Collected data:
+++
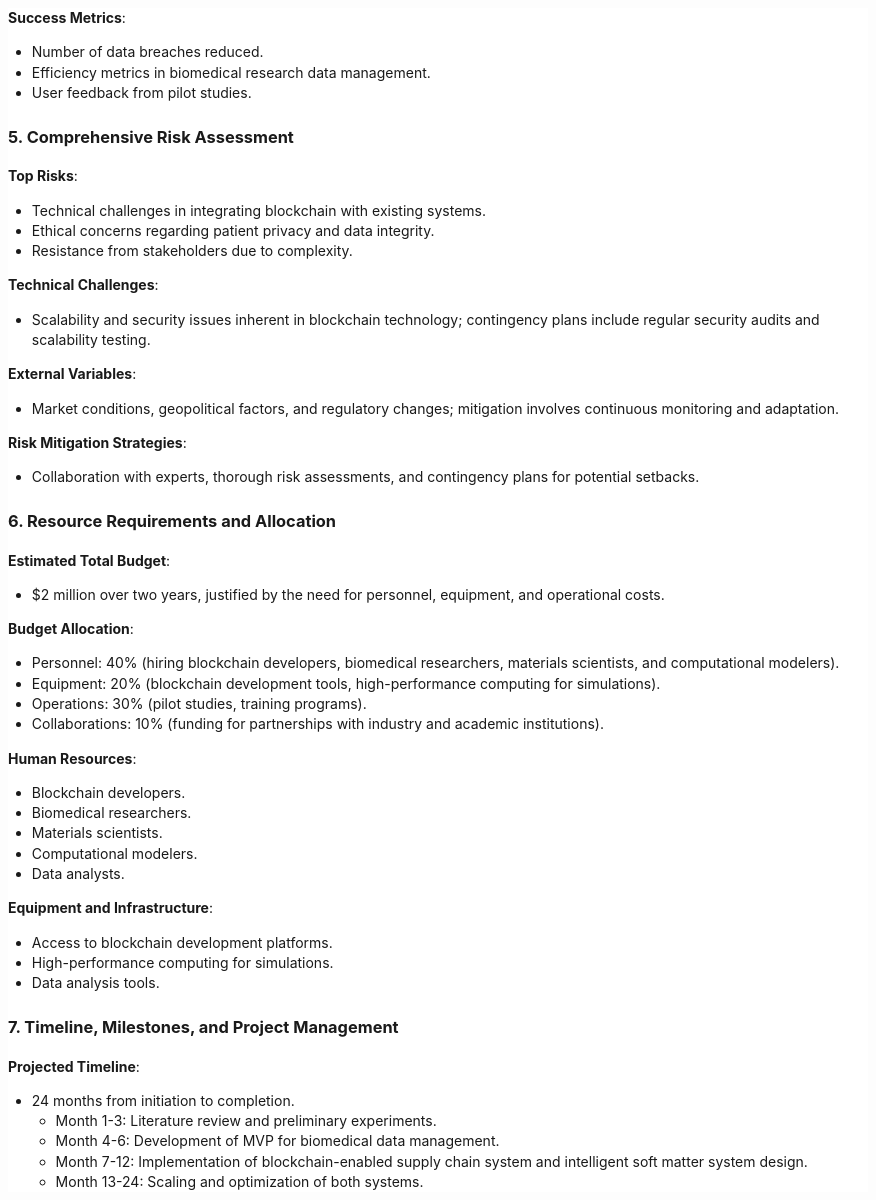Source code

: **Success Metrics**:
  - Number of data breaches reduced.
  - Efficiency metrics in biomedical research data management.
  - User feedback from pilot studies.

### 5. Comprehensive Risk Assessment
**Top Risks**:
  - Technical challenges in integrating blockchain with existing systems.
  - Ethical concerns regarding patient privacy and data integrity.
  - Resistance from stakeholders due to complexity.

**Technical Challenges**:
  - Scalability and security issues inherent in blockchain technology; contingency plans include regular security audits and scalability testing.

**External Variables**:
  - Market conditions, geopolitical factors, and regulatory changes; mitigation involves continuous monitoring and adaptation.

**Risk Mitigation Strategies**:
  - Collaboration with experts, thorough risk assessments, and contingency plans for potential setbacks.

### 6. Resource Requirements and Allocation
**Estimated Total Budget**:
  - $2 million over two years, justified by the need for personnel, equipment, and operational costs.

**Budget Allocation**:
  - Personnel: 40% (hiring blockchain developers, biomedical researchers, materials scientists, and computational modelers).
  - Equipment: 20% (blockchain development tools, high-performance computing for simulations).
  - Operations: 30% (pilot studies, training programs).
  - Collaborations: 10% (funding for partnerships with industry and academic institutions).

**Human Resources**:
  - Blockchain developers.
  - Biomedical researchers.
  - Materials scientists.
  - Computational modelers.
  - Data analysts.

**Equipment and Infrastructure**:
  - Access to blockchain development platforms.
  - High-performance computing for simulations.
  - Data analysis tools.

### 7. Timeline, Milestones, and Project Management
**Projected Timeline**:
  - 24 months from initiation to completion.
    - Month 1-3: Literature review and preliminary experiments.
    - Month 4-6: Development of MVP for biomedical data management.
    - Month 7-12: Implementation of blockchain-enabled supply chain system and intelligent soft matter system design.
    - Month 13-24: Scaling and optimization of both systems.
+++
* _THE PROBLEM_: Read through the entries above and copy each line that has the string "pilot" in it.

* _RESPONSE TO THE EXERCISE_:
  - User feedback from pilot studies.
  - Operations: 30% (pilot studies, training programs).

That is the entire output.